72nd Academy Awards (2000): Romeo Must Die was not strong enough to oust Erin Brockovich from staying on top. Another Chris Klein misfire, Here On Earth, begged for attention, and so did the early James Franco contemporary Cyrano update called Whatever it Takes.

· 

71st Academy Awards (1999): Trophy winners Sandra Bullock and Ben Affleck tried to fake chemistry in Forces of Nature, while Clint Eastwood trailed behind with True Crime. Add the animated remake of The King & I to the mix for bad measure.



· 70th Academy Awards (1998): As Titanic steamed along at the Oscars and the box office alike, drowning in its wake were the political misfire Primary Colors, the sexy thriller Wild Things and Jackie Chan as Mr. Nice Guy. 



· 69th Academy Awards (1997): Jim Carrey took the stage at the Oscars to present, mugging to the crowd as he touted how well his Liar, Liar had performed that weekend.

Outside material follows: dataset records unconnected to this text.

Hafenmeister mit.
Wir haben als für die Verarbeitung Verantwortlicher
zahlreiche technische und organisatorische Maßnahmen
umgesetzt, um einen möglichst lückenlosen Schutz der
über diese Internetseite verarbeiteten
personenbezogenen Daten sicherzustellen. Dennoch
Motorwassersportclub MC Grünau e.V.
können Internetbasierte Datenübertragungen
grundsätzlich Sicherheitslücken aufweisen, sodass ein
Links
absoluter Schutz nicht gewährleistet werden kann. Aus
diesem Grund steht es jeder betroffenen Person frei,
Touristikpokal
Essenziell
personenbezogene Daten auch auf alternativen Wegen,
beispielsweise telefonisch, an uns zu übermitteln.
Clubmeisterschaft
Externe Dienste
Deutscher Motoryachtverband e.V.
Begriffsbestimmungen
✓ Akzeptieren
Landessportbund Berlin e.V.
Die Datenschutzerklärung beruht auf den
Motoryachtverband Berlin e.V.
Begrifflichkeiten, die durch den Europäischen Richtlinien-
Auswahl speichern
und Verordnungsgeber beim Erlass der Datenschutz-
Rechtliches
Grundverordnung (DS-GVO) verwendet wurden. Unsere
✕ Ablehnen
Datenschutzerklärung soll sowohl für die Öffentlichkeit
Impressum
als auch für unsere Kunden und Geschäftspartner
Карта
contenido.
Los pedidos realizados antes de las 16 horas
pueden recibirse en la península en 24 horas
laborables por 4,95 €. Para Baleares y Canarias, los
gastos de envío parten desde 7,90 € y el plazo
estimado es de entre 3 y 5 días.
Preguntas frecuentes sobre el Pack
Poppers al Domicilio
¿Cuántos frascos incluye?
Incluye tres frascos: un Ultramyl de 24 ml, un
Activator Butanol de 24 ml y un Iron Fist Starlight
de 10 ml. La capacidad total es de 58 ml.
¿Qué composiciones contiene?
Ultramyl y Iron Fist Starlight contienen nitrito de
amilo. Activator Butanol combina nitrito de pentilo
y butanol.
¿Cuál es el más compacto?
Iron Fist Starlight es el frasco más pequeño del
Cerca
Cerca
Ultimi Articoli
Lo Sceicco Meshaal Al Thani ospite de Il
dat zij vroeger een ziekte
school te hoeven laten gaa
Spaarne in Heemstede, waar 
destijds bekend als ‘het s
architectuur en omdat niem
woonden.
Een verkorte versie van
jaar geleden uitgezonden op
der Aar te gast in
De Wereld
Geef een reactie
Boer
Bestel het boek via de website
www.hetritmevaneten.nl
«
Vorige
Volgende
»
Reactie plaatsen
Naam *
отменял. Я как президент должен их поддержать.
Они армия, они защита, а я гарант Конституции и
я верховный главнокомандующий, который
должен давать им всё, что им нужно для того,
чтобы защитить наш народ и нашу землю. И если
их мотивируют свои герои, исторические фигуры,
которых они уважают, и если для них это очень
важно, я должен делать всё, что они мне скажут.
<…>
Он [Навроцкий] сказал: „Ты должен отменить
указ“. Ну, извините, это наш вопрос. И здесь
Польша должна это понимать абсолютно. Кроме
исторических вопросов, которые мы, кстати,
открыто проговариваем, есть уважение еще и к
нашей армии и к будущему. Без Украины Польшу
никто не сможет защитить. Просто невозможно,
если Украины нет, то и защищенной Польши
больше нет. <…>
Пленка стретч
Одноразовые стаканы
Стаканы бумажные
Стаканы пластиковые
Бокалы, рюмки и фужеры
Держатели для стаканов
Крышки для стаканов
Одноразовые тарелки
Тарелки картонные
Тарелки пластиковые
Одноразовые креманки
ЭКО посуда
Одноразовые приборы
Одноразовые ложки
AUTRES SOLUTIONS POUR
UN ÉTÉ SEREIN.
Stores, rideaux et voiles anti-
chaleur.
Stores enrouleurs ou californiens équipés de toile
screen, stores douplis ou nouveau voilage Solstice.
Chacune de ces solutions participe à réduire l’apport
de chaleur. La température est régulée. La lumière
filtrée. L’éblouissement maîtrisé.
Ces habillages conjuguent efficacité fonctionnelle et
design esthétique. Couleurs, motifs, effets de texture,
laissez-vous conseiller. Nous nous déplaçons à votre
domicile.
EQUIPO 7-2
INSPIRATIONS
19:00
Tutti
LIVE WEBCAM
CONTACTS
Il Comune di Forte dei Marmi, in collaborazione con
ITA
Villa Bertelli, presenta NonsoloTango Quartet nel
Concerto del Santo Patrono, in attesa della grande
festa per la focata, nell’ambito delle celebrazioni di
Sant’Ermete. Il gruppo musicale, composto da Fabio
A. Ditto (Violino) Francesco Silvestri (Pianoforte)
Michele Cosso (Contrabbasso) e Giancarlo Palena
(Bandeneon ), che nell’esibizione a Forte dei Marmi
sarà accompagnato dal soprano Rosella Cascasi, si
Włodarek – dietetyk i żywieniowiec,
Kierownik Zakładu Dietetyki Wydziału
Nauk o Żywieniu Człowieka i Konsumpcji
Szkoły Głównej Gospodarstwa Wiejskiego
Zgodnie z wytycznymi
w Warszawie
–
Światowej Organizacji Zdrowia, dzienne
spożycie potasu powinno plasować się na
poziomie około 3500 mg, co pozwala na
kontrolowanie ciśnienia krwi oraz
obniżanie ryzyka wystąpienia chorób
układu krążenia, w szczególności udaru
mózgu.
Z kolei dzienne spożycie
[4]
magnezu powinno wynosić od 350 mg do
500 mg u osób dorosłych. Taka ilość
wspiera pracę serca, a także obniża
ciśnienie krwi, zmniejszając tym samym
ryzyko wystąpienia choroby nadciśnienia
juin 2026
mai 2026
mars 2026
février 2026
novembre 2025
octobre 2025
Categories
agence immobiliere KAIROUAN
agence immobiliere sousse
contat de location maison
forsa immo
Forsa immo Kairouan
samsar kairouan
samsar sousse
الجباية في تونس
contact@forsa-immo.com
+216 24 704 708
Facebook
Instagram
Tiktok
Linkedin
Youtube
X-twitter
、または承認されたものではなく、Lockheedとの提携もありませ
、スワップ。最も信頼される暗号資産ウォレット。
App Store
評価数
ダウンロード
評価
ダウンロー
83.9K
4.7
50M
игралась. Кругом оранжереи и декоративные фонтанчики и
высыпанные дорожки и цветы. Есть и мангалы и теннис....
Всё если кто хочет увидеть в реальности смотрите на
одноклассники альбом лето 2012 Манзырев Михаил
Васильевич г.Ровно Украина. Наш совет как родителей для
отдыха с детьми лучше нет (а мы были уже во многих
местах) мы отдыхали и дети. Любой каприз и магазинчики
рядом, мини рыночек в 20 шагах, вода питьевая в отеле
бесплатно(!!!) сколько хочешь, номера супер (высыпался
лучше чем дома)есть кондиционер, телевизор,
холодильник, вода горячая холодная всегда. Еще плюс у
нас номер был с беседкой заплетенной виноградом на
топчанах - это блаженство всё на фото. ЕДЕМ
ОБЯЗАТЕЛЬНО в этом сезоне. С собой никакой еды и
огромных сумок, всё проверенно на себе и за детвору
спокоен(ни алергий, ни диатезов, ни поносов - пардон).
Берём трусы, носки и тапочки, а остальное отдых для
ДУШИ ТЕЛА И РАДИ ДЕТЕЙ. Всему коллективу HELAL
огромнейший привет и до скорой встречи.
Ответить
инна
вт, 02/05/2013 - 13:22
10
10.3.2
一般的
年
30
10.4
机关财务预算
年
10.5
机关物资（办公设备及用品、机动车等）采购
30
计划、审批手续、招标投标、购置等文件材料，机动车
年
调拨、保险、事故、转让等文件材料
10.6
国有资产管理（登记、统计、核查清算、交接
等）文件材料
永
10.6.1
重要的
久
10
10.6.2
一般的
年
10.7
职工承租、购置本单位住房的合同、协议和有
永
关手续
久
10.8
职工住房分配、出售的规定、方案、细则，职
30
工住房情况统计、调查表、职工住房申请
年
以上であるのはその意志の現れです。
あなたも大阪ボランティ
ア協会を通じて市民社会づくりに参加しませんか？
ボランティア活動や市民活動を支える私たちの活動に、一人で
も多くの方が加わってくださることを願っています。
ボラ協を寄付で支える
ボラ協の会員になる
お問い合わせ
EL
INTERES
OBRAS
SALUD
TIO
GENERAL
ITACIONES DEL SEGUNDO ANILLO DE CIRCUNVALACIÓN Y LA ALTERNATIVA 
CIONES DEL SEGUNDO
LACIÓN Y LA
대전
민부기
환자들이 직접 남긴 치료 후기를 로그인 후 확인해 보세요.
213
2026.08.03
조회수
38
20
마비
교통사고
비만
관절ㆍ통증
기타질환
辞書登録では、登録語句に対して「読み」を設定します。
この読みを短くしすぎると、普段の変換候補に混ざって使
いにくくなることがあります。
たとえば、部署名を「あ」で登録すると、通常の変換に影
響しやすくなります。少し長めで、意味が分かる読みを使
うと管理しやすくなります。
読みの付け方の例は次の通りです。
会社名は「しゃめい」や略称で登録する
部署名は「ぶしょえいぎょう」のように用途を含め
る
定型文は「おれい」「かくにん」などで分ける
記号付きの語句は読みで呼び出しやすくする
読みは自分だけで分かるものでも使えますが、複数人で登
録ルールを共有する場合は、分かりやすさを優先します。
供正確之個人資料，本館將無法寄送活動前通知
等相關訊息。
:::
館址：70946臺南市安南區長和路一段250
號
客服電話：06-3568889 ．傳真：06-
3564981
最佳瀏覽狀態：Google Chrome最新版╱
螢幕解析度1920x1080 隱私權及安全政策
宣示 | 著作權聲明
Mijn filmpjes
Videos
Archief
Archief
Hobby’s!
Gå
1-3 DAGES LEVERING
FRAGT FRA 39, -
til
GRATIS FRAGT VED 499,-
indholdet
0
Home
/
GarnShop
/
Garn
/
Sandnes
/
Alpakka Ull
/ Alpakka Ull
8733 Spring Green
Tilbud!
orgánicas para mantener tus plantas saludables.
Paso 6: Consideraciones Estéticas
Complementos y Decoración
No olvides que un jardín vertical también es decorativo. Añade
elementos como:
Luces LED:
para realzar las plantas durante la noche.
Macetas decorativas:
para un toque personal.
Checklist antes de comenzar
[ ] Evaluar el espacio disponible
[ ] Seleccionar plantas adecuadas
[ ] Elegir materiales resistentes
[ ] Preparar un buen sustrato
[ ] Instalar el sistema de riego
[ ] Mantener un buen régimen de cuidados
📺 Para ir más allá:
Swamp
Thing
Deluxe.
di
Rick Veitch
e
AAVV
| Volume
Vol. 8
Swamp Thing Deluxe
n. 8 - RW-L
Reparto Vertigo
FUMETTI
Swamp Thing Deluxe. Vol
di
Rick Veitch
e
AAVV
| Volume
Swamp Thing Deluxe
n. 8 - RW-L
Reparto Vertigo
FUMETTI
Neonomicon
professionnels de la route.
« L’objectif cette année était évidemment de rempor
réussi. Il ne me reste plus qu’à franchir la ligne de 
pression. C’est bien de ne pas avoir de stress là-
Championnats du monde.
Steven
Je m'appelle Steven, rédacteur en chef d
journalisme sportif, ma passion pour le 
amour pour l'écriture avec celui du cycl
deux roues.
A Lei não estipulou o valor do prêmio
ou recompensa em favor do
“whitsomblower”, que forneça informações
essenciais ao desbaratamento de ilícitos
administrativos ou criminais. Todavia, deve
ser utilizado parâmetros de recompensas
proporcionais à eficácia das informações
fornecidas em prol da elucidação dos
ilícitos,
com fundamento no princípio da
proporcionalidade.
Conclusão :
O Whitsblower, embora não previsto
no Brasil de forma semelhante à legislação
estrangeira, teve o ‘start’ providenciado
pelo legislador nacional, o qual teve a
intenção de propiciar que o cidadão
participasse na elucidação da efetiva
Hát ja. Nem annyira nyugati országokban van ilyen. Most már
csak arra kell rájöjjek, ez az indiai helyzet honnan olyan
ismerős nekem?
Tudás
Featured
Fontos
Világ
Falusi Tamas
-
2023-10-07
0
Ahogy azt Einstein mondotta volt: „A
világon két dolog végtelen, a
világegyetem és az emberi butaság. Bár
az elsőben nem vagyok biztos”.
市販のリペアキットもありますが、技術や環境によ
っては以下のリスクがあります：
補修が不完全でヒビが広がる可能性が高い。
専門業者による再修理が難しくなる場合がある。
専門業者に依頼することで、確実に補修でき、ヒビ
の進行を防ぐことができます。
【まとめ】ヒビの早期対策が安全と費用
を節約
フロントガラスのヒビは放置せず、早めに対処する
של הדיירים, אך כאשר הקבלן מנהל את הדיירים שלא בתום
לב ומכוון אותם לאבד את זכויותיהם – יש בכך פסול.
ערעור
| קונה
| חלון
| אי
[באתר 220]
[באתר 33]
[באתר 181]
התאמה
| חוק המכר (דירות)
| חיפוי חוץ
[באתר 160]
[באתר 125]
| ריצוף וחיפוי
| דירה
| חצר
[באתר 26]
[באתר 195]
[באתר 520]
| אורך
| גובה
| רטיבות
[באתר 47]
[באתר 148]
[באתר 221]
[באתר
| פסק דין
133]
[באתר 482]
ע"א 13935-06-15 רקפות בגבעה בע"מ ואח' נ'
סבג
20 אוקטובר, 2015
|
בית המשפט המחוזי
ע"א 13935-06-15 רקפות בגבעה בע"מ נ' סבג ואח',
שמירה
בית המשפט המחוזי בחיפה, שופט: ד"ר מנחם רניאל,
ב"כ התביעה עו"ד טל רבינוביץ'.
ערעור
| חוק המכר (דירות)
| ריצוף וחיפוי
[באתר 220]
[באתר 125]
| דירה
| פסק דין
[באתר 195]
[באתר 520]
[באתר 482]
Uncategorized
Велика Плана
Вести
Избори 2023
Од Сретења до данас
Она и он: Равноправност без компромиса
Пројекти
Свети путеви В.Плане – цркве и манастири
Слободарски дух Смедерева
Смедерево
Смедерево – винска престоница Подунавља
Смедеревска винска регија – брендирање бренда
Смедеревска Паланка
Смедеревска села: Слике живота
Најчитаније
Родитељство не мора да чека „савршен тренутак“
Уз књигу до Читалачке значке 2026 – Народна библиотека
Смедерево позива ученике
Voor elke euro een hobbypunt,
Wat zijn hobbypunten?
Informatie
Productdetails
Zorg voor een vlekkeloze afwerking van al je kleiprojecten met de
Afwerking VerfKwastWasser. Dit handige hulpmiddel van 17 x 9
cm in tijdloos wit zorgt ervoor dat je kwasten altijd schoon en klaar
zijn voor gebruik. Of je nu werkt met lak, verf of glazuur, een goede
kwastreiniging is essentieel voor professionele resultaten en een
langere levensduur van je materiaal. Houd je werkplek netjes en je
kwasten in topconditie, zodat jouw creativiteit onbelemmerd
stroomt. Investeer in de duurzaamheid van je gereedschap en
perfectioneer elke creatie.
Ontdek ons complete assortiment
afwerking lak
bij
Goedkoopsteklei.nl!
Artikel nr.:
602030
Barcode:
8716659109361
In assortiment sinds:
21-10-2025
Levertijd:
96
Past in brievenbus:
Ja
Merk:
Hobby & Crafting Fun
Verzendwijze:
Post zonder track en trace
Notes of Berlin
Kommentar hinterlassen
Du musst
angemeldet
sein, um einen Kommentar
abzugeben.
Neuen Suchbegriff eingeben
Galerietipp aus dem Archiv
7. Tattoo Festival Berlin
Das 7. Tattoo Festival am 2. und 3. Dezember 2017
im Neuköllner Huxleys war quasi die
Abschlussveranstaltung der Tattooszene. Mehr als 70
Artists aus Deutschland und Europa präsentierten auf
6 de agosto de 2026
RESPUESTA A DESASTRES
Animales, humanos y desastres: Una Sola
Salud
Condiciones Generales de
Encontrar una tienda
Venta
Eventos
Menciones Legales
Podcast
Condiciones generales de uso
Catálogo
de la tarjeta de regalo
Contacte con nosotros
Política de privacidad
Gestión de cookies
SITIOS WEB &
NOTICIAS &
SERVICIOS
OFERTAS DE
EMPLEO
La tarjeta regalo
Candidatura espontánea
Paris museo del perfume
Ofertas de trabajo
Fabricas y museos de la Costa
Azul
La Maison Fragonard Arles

It also marked the transformation of Jennifer Lopez from Fly Girl into thespian with her biopic Selena.



· 68th Academy Awards (1996): Few showed up for Sharon Stone’s remake of Diabolique as it placed a distant third (clearly in need of a nude scene), and Spike Lee’s Girl 6 was roundly ignored.



· 67th Academy Awards (1995): Living up to its name was the Damon Wayans comedy Major Payne, which nevertheless did better than the Stephen King adaptation Dolores Claiborne. Alas, neither could surpass Outbreak in its third week of release. Disney’s Tall Tale was an also-ran.



· 66th Academy Awards (1994): The franchise parody Naked Gun 33 1/3 was a modest hit. A young Thora Birch was not as fortunate: Her animal slapstick outing Monkey Trouble (exec-produced by three-time nominee Ridley Scott) was barely seen. 



· 65th Academy Awards (1993): Melanie Griffith and Don Johnson unveiled their vanity project Born Yesterday, yet still could not topple the third iteration of the Teenage Mutant Ninja Turtles. Best Actress winner Marlee Matlin was also in a forgotten thriller, Hear No Evil, which must have sounded better on paper.



· 64th Academy Awards (1992): White Men Can’t Jump did relatively well. Still, there was plenty of dismay to be had in the Rodney Dangerfield embarrassment Ladybugs. Doing even worse: the ice skating romance The Cutting Edge.